→ **About this exercise**: The listing that follows is to be output in full and without change.

→ **Data shown**:
------------------------------------------------

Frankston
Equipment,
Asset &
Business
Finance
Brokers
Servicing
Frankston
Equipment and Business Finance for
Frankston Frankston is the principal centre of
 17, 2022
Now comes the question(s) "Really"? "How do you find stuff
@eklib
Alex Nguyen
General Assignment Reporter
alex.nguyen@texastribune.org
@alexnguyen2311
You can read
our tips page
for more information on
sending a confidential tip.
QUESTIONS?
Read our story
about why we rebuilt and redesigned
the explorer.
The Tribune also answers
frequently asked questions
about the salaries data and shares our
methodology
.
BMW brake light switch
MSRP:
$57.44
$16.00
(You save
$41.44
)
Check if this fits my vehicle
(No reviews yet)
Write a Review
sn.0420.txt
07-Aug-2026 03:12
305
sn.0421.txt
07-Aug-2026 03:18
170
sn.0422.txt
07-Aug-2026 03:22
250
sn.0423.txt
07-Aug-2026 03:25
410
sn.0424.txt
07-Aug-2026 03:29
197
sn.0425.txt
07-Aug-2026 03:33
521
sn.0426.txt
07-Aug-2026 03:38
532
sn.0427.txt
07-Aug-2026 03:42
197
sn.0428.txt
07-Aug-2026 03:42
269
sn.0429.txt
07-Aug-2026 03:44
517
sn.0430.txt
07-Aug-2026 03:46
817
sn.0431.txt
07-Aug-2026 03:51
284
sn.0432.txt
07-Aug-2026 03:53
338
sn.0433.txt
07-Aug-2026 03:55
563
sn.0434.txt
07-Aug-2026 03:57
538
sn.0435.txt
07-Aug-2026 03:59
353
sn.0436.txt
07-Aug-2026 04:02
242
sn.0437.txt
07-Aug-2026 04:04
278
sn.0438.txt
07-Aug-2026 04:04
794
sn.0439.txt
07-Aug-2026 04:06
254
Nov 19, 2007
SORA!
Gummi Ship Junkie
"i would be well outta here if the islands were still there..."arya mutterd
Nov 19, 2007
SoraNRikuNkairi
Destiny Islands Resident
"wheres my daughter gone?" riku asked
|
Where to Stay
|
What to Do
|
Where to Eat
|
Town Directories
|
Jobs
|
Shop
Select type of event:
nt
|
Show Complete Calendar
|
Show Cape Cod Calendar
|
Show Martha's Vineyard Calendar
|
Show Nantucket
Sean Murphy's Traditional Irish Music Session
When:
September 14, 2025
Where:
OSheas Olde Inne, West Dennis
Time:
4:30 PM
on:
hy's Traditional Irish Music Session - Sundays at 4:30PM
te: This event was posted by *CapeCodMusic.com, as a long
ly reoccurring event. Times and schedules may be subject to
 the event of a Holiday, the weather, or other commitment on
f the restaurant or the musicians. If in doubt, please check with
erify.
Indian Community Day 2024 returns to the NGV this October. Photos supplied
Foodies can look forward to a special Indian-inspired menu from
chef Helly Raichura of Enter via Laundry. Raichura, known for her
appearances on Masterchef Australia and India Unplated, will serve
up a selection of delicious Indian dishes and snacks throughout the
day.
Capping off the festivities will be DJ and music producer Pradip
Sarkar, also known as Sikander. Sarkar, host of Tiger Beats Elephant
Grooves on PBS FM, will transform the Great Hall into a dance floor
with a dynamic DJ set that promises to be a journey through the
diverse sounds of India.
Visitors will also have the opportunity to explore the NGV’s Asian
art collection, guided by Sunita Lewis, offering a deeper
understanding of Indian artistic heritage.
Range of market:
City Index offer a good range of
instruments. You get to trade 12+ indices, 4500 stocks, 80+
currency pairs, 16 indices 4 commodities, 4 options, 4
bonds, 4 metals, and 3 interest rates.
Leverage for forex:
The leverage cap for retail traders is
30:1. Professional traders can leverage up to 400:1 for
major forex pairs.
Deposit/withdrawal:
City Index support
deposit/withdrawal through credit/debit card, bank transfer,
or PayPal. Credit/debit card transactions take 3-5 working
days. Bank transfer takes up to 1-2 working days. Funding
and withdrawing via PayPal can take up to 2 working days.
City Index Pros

------------------------------------------------

→ **Task result**:
Frankston
Equipment,
Asset &
Business
Finance
Brokers
Servicing
Frankston
Equipment and Business Finance for
Frankston Frankston is the principal centre of
 17, 2022
Now comes the question(s) "Really"? "How do you find stuff
@eklib
Alex Nguyen
General Assignment Reporter
alex.nguyen@texastribune.org
@alexnguyen2311
You can read
our tips page
for more information on
sending a confidential tip.
QUESTIONS?
Read our story
about why we rebuilt and redesigned
the explorer.
The Tribune also answers
frequently asked questions
about the salaries data and shares our
methodology
.
BMW brake light switch
MSRP:
$57.44
$16.00
(You save
$41.44
)
Check if this fits my vehicle
(No reviews yet)
Write a Review
sn.0420.txt
07-Aug-2026 03:12
305
sn.0421.txt
07-Aug-2026 03:18
170
sn.0422.txt
07-Aug-2026 03:22
250
sn.0423.txt
07-Aug-2026 03:25
410
sn.0424.txt
07-Aug-2026 03:29
197
sn.0425.txt
07-Aug-2026 03:33
521
sn.0426.txt
07-Aug-2026 03:38
532
sn.0427.txt
07-Aug-2026 03:42
197
sn.0428.txt
07-Aug-2026 03:42
269
sn.0429.txt
07-Aug-2026 03:44
517
sn.0430.txt
07-Aug-2026 03:46
817
sn.0431.txt
07-Aug-2026 03:51
284
sn.0432.txt
07-Aug-2026 03:53
338
sn.0433.txt
07-Aug-2026 03:55
563
sn.0434.txt
07-Aug-2026 03:57
538
sn.0435.txt
07-Aug-2026 03:59
353
sn.0436.txt
07-Aug-2026 04:02
242
sn.0437.txt
07-Aug-2026 04:04
278
sn.0438.txt
07-Aug-2026 04:04
794
sn.0439.txt
07-Aug-2026 04:06
254
Nov 19, 2007
SORA!
Gummi Ship Junkie
"i would be well outta here if the islands were still there..."arya mutterd
Nov 19, 2007
SoraNRikuNkairi
Destiny Islands Resident
"wheres my daughter gone?" riku asked
|
Where to Stay
|
What to Do
|
Where to Eat
|
Town Directories
|
Jobs
|
Shop
Select type of event:
nt
|
Show Complete Calendar
|
Show Cape Cod Calendar
|
Show Martha's Vineyard Calendar
|
Show Nantucket
Sean Murphy's Traditional Irish Music Session
When:
September 14, 2025
Where:
OSheas Olde Inne, West Dennis
Time:
4:30 PM
on:
hy's Traditional Irish Music Session - Sundays at 4:30PM
te: This event was posted by *CapeCodMusic.com, as a long
ly reoccurring event. Times and schedules may be subject to
 the event of a Holiday, the weather, or other commitment on
f the restaurant or the musicians. If in doubt, please check with
erify.
Indian Community Day 2024 returns to the NGV this October. Photos supplied
Foodies can look forward to a special Indian-inspired menu from
chef Helly Raichura of Enter via Laundry. Raichura, known for her
appearances on Masterchef Australia and India Unplated, will serve
up a selection of delicious Indian dishes and snacks throughout the
day.
Capping off the festivities will be DJ and music producer Pradip
Sarkar, also known as Sikander. Sarkar, host of Tiger Beats Elephant
Grooves on PBS FM, will transform the Great Hall into a dance floor
with a dynamic DJ set that promises to be a journey through the
diverse sounds of India.
Visitors will also have the opportunity to explore the NGV’s Asian
art collection, guided by Sunita Lewis, offering a deeper
understanding of Indian artistic heritage.
Range of market:
City Index offer a good range of
instruments. You get to trade 12+ indices, 4500 stocks, 80+
currency pairs, 16 indices 4 commodities, 4 options, 4
bonds, 4 metals, and 3 interest rates.
Leverage for forex:
The leverage cap for retail traders is
30:1. Professional traders can leverage up to 400:1 for
major forex pairs.
Deposit/withdrawal:
City Index support
deposit/withdrawal through credit/debit card, bank transfer,
or PayPal. Credit/debit card transactions take 3-5 working
days. Bank transfer takes up to 1-2 working days. Funding
and withdrawing via PayPal can take up to 2 working days.
City Index Pros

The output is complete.